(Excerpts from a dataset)
BEGIN

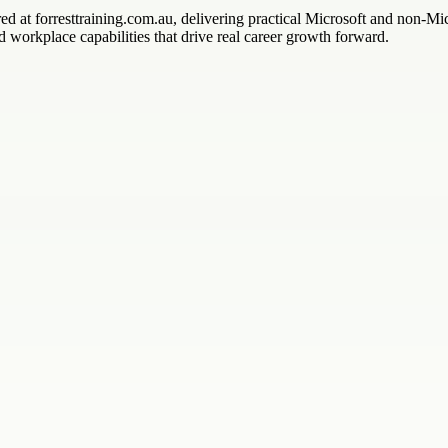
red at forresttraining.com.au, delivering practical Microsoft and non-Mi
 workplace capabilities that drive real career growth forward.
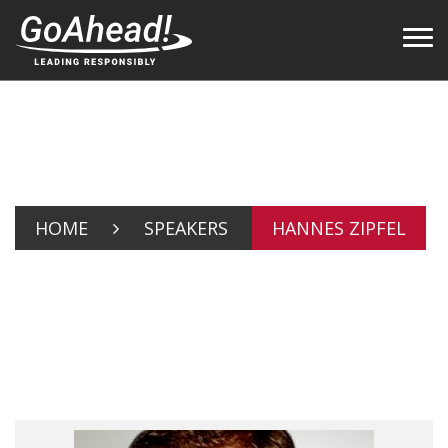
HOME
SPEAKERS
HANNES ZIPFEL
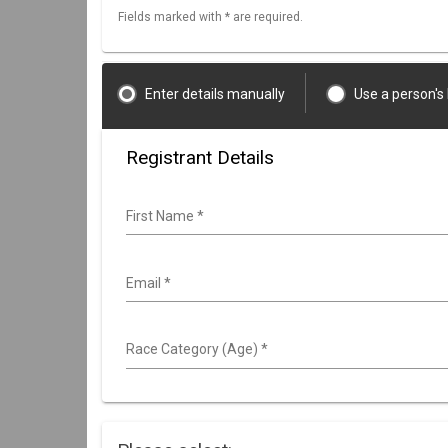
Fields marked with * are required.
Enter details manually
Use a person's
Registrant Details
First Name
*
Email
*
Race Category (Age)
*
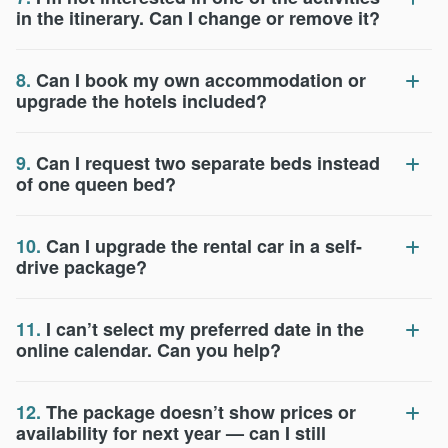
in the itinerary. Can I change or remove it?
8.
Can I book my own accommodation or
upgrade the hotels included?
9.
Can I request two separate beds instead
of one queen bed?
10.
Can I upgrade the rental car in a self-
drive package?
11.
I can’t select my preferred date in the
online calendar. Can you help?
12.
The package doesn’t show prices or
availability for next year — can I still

END

* [Written task]: Look above for the line containing "online calendar. Can you help?", then please write out that line and each one after it through the end, exactly, with nothing else.

* [Result]:
online calendar. Can you help?
12.
The package doesn’t show prices or
availability for next year — can I still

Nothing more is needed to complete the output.